> **What the task asks**: Below are several entries. Transcribe exactly those lines that fall from the one with "350 | 0.78 |" through the one with "4. Summary and Discussion", end lines included.

> **Available data**:
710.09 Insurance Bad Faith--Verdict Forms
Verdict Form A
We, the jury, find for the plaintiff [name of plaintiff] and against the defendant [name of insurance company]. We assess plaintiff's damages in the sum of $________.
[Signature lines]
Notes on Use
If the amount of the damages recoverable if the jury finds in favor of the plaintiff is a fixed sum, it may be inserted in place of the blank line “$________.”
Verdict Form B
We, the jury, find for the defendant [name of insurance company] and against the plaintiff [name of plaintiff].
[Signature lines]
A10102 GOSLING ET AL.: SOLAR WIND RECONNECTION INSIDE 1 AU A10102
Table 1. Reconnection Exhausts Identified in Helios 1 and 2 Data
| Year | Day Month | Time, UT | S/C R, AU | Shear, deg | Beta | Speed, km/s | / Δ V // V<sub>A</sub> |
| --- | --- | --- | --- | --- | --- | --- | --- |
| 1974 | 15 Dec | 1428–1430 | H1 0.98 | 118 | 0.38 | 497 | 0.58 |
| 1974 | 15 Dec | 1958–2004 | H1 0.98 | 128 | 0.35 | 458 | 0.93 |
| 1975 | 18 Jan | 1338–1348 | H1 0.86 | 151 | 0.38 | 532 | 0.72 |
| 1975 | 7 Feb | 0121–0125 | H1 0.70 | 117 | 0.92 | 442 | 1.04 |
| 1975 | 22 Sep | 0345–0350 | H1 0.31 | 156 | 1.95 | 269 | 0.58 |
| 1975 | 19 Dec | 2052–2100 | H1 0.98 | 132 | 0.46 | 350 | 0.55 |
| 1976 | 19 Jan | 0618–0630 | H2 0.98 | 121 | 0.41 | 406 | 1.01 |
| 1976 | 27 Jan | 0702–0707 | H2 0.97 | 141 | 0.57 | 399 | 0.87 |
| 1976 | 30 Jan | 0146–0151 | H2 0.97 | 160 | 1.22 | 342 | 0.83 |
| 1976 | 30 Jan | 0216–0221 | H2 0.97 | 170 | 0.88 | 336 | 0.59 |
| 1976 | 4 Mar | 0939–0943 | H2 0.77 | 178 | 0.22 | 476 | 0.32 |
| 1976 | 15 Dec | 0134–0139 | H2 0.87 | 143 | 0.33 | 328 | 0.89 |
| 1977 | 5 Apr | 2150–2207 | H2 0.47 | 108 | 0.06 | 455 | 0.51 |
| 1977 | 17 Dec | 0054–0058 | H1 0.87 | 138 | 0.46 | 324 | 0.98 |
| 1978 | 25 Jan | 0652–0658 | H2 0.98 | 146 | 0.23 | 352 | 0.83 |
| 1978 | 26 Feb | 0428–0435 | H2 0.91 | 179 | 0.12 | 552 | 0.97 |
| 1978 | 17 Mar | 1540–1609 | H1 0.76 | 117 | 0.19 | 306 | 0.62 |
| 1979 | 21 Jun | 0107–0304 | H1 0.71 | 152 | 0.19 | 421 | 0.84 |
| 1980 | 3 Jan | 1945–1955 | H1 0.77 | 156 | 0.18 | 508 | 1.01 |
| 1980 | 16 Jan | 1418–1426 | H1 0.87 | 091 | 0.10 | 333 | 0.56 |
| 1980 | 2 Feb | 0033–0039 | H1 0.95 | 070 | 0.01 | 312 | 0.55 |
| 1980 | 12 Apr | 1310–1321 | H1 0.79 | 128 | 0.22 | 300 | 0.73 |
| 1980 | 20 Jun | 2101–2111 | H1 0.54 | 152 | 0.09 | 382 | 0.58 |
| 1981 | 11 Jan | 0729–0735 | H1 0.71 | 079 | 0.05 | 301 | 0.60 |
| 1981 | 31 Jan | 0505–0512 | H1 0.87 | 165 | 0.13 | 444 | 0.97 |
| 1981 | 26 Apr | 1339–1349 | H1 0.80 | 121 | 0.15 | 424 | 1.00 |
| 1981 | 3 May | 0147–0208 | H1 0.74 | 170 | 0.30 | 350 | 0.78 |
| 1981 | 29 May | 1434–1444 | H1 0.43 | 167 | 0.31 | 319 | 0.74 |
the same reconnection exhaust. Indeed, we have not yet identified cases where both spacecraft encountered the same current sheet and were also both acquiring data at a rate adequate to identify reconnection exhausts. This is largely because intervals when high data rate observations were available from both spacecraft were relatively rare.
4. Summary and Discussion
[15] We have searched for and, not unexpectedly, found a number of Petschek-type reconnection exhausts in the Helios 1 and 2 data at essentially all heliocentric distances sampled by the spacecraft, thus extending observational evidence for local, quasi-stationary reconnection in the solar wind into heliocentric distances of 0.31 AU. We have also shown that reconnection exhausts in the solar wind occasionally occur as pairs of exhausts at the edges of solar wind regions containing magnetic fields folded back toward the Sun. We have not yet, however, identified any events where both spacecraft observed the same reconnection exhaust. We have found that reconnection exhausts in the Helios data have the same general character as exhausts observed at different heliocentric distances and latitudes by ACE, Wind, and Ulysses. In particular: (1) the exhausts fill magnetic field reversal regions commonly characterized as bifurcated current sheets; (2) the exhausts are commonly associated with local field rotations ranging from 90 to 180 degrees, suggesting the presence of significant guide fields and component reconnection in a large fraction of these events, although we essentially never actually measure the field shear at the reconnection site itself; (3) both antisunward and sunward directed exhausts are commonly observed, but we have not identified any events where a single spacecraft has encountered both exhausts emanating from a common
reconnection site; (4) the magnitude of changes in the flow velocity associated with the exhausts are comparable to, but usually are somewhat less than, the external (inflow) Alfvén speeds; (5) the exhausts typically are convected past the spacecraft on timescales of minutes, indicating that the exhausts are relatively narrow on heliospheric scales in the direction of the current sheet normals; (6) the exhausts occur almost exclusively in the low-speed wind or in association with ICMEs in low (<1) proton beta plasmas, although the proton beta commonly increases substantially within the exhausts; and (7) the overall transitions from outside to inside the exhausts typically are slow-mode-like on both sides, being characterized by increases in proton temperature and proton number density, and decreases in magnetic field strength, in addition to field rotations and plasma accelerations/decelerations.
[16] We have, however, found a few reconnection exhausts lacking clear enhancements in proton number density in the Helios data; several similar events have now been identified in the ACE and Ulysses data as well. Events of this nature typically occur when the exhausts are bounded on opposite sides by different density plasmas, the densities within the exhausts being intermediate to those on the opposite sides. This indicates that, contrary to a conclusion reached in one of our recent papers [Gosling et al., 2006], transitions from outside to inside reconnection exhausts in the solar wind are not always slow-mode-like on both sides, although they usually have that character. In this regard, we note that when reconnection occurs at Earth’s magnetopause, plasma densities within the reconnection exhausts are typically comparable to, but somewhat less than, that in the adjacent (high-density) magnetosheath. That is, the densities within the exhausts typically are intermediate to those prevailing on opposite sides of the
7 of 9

> **Solution below**:
| 1981 | 3 May | 0147–0208 | H1 0.74 | 170 | 0.30 | 350 | 0.78 |
| 1981 | 29 May | 1434–1444 | H1 0.43 | 167 | 0.31 | 319 | 0.74 |
the same reconnection exhaust. Indeed, we have not yet identified cases where both spacecraft encountered the same current sheet and were also both acquiring data at a rate adequate to identify reconnection exhausts. This is largely because intervals when high data rate observations were available from both spacecraft were relatively rare.
4. Summary and Discussion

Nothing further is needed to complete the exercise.